IKEA Symfonisk is one of the cheapest ways to get Sonos-compatible multi-room speakers. And at that price, it makes it so absolutely excellent that there is good reason to buy it, even if there is no need for “invisible” sound.

It would not be fair to judge Symphony by the hi-fi, but it actually plays really well especially in the midrange, where the voices and the fundamentals of the instruments lie. Here you can hear nuances and sound differences, which also helps to make the background listening a musical experience, where you can appreciate that this is the original recording of “Crime of the Century” from 1974 – and not an elevator music cover version, abused by a Polish coverband.

While the midrange and treble are clean and clear, the bass is less convincing, and the dynamics are not Symphony’s favorite either. Deep bass is absent, while the upper bass range maintains an OK level – aided by wall placement and DSP – but it’s hard to tell the difference between electric bass, drums and synthesizer bass.

For background music

All this is not a big problem. IKEA Symfonisk is a speaker that you put in a place where it should not attract attention.
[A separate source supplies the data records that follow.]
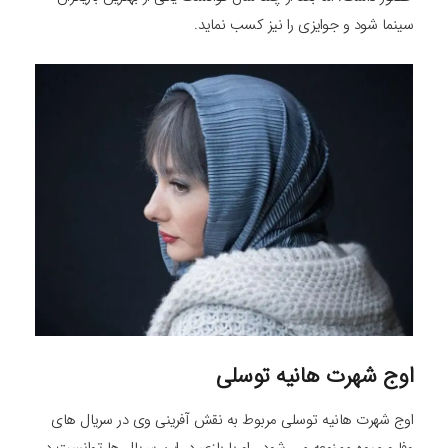
سینما شود و جوایزی را نیز کسب نماید.
اوج شهرت هانیه توسلی
اوج شهرت هانیه توسلی مربوط به نقش آفرینی وی در سریال های
وفا و میوه ممنوعه می شود. او با بازی در این سریال ها توانست در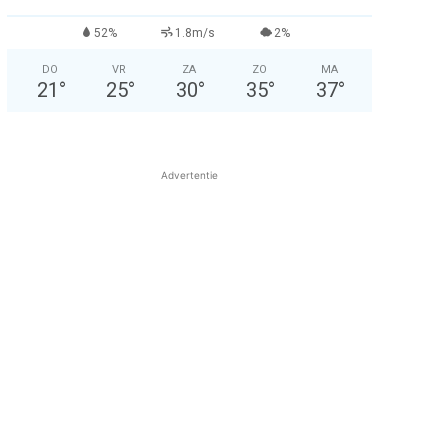
52%
1.8m/s
2%
DO
VR
ZA
ZO
MA
21
°
25
°
30
°
35
°
37
°
Advertentie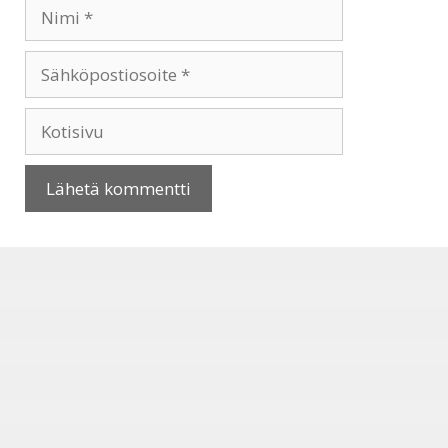
Nimi
Sähköpostiosoite
Kotisivu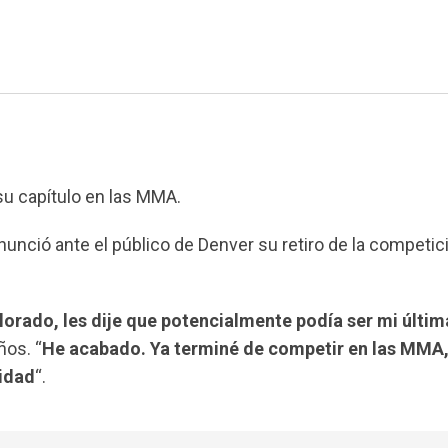
 su capítulo en las MMA.
nunció ante el público de Denver su retiro de la competic
lorado, les dije que potencialmente podía ser mi últim
ños. “
He acabado. Ya terminé de competir en las MMA,
idad
“.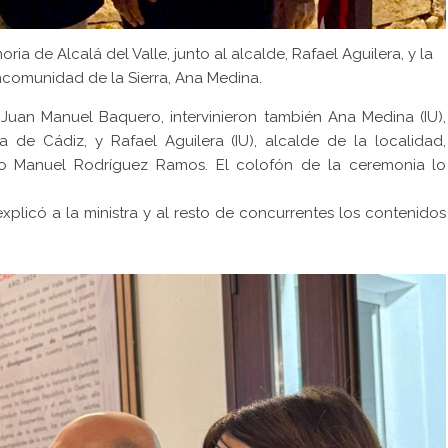
ia de Alcalá del Valle, junto al alcalde, Rafael Aguilera, y la
ncomunidad de la Sierra, Ana Medina.
 Juan Manuel Baquero, intervinieron también Ana Medina (IU),
 de Cádiz, y Rafael Aguilera (IU), alcalde de la localidad,
nio Manuel Rodríguez Ramos. El colofón de la ceremonia lo
explicó a la ministra y al resto de concurrentes los contenidos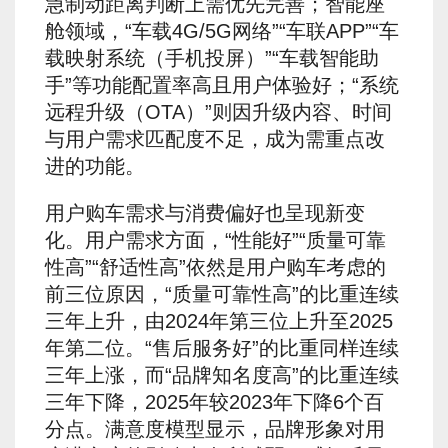
急制动距离判断上需优先完善；智能座
舱领域，“车载4G/5G网络”“车联APP”“车
载映射系统（手机投屏）”“车载智能助
手”等功能配置率高且用户体验好；“系统
远程升级（OTA）”则因升级内容、时间
与用户需求匹配度不足，成为需重点改
进的功能。
用户购车需求与消费偏好也呈现新变
化。用户需求方面，“性能好”“质量可靠
性高”“舒适性高”依然是用户购车考虑的
前三位原因，“质量可靠性高”的比重连续
三年上升，由2024年第三位上升至2025
年第二位。“售后服务好”的比重同样连续
三年上涨，而“品牌知名度高”的比重连续
三年下降，2025年较2023年下降6个百
分点。满意度模型显示，品牌形象对用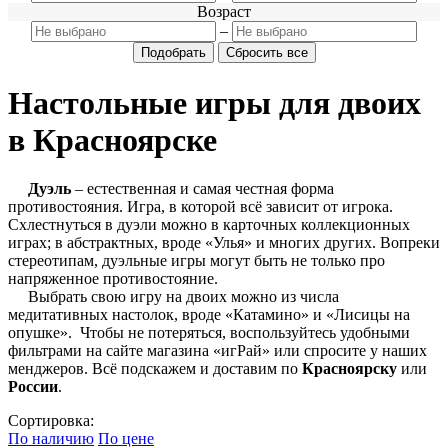
Возраст
–
Настольные игры для двоих
в Красноярске
Дуэль
– естественная и самая честная форма
противостояния. Игра, в которой всё зависит от игрока.
Схлестнуться в дуэли можно в карточных коллекционных
играх; в абстрактных, вроде «Улья» и многих других. Вопреки
стереотипам, дуэльные игры могут быть не только про
напряженное противостояние.
Выбрать свою игру на двоих можно из числа
медитативных настолок, вроде «Катамино» и «Лисицы на
опушке». Чтобы не потеряться, воспользуйтесь удобными
фильтрами на сайте магазина «игРай» или спросите у наших
менджеров. Всё подскажем и доставим по
Красноярску
или
России
.
Сортировка:
По наличию
По цене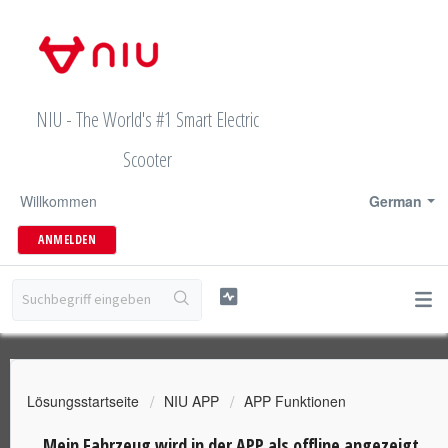
NIU - The World's #1 Smart Electric
Scooter
Willkommen
German
ANMELDEN
Lösungsstartseite
NIU APP
APP Funktionen
Mein Fahrzeug wird in der APP als offline angezeigt.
Neither visually nor acoustically. And one that is perfect for background music while cooking meatballs or doing homework. And to follow a podcast or listen to an audiobook. If you want more than that, you need heavier gear. Like the Sonos Five – or a set of “real” hi-fi speakers along with a Sonos Amp or a Bluesound Powernode.
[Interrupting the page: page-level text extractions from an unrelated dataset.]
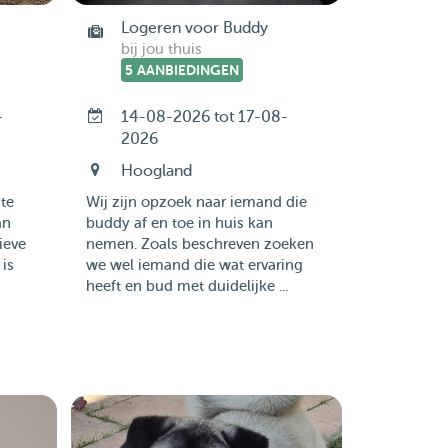
Logeren voor Buddy
bij jou thuis
5 AANBIEDINGEN
-
14-08-2026 tot 17-08-
2026
Hoogland
te
Wij zijn opzoek naar iemand die
an
buddy af en toe in huis kan
ieve
nemen. Zoals beschreven zoeken
 is
we wel iemand die wat ervaring
heeft en bud met duidelijke ...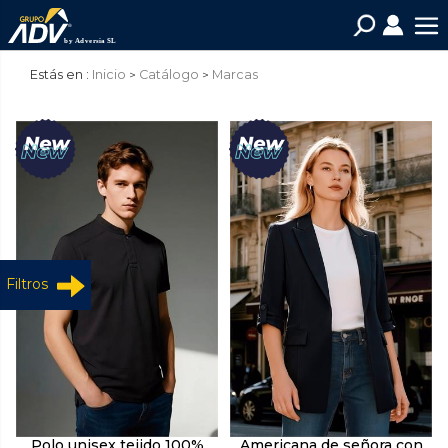
Estás en :
Inicio
Catálogo
Marcas
Filtros
Polo unisex tejido 100%
Americana de señora con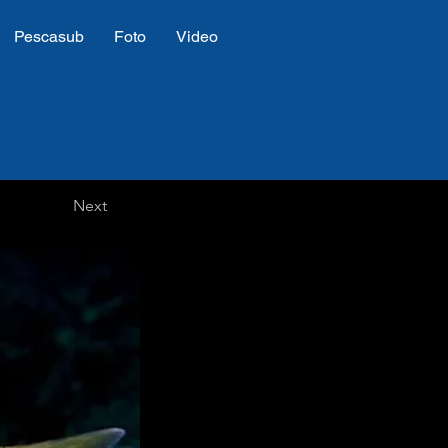
Pescasub
Foto
Video
Next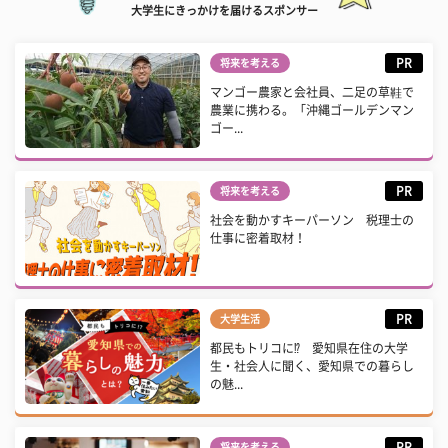
大学生にきっかけを届けるスポンサー
PR
将来を考える
マンゴー農家と会社員、二足の草鞋で
農業に携わる。「沖縄ゴールデンマン
ゴー...
PR
将来を考える
社会を動かすキーパーソン 税理士の
仕事に密着取材！
PR
大学生活
都民もトリコに⁉ 愛知県在住の大学
生・社会人に聞く、愛知県での暮らし
の魅...
PR
将来を考える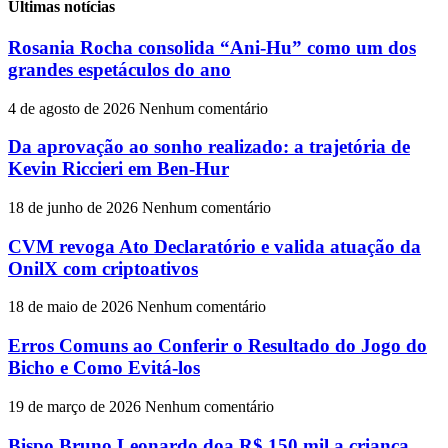
Últimas notícias
Rosania Rocha consolida “Ani-Hu” como um dos
grandes espetáculos do ano
4 de agosto de 2026
Nenhum comentário
Da aprovação ao sonho realizado: a trajetória de
Kevin Riccieri em Ben-Hur
18 de junho de 2026
Nenhum comentário
CVM revoga Ato Declaratório e valida atuação da
OnilX com criptoativos
18 de maio de 2026
Nenhum comentário
Erros Comuns ao Conferir o Resultado do Jogo do
Bicho e Como Evitá-los
19 de março de 2026
Nenhum comentário
Bispo Bruno Leonardo doa R$ 150 mil a criança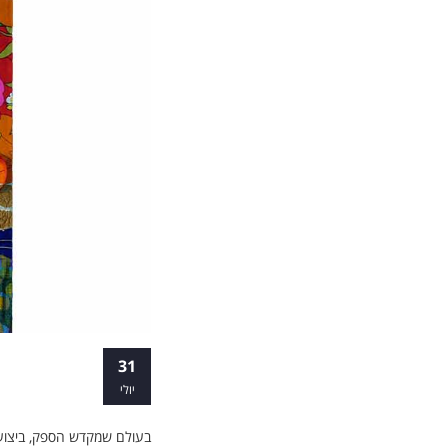
יוצרים עתיד מ
31
יולי
בעולם שמקדש הספק, ביצועי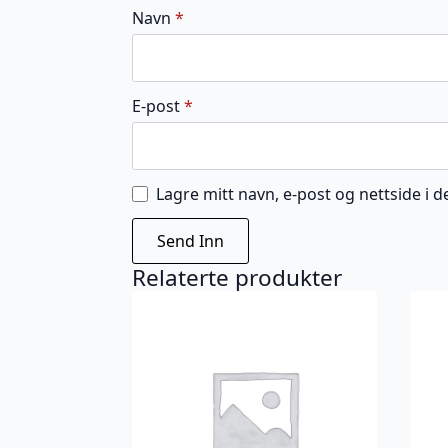
Navn
*
E-post
*
Lagre mitt navn, e-post og nettside i
Relaterte produkter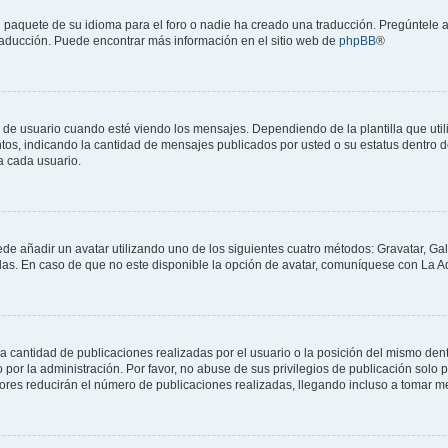
 paquete de su idioma para el foro o nadie ha creado una traducción. Pregúntele a
 traducción. Puede encontrar más información en el sitio web de
phpBB
®
suario cuando esté viendo los mensajes. Dependiendo de la plantilla que utilice
ntos, indicando la cantidad de mensajes publicados por usted o su estatus dentro
a cada usuario.
ede añadir un avatar utilizando uno de los siguientes cuatro métodos: Gravatar, Ga
s. En caso de que no este disponible la opción de avatar, comuníquese con La Ad
cantidad de publicaciones realizadas por el usuario o la posición del mismo dentr
r la administración. Por favor, no abuse de sus privilegios de publicación solo p
ores reducirán el número de publicaciones realizadas, llegando incluso a tomar me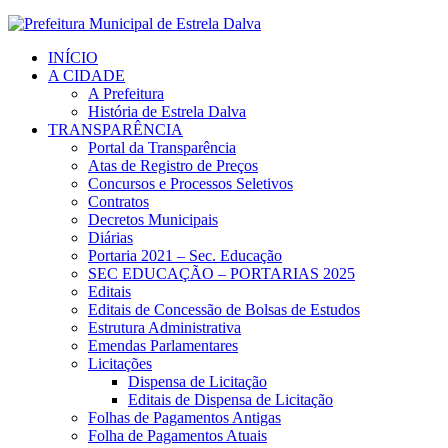
INÍCIO
A CIDADE
A Prefeitura
História de Estrela Dalva
TRANSPARÊNCIA
Portal da Transparência
Atas de Registro de Preços
Concursos e Processos Seletivos
Contratos
Decretos Municipais
Diárias
Portaria 2021 – Sec. Educação
SEC EDUCAÇÃO – PORTARIAS 2025
Editais
Editais de Concessão de Bolsas de Estudos
Estrutura Administrativa
Emendas Parlamentares
Licitações
Dispensa de Licitação
Editais de Dispensa de Licitação
Folhas de Pagamentos Antigas
Folha de Pagamentos Atuais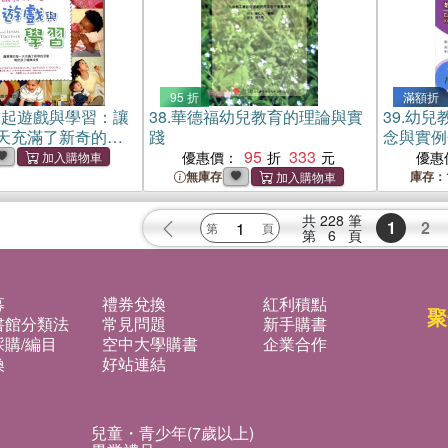
95 折
滿額折
一起遊戲與學習：讓
38.
華德福幼兒教育的理論與實
39.
幼兒
天充滿了新奇的活
踐
念與實例
健康成長
95
333
優惠價：
優惠
無庫存
庫存：
共
228
筆
1
2
第
6
頁
募
禮券兌換
紅利積點
聚
書館分類法
常見問題
新手購書
購/編目
空中大學購書
企業合作
換
好站連結
兒童・青少年(7歲以上)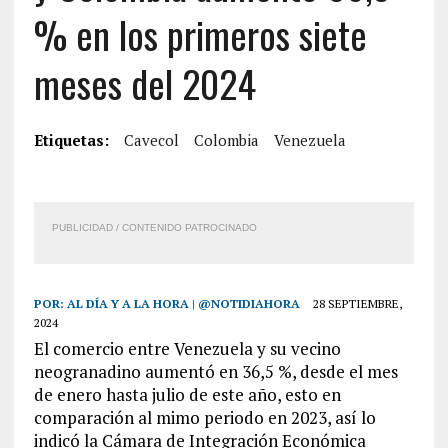
% en los primeros siete
meses del 2024
Etiquetas:
Cavecol
Colombia
Venezuela
PUBLICIDAD / CONTENIDO PATROCINADO
POR:
AL DÍA Y A LA HORA | @NOTIDIAHORA
28 SEPTIEMBRE,
2024
El comercio entre Venezuela y su vecino
neogranadino aumentó en 36,5 %, desde el mes
de enero hasta julio de este año, esto en
comparación al mimo periodo en 2023, así lo
indicó la Cámara de Integración Económica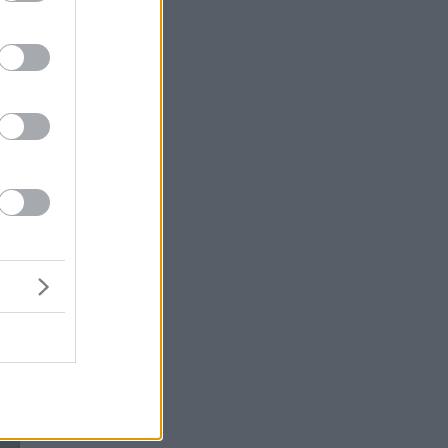
ύ
ο
το
αι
IKEA Symfonisk is one of the cheapest ways to get Sonos-compatible multi-room at home. (Photo: IKEA)


If you already have a Sonos system, the IKEA Symfonisk wall speaker is one of the cheapest ways to add another speaker to your system. There are Sonos speakers with better sound – not to mention better wireless speakers in general. But they are several times more expensive, and Symfonisk easily beats the Sonos One SL for the same price in bass performance and pure sound. Its strongest card, however, is that it is easy to place, does not take up space – and is virtually invisible in the decor. At least if you have a home decor in a style that it blends discreetly into.




IKEA Symfonisk

We think

Virtually invisible in the interior design. Sounds amazingly good for the price. Works in Sonos systems. The bass is not very deep and it cannot play particularly loud. The selection of replaceable "art fronts" is not very exciting.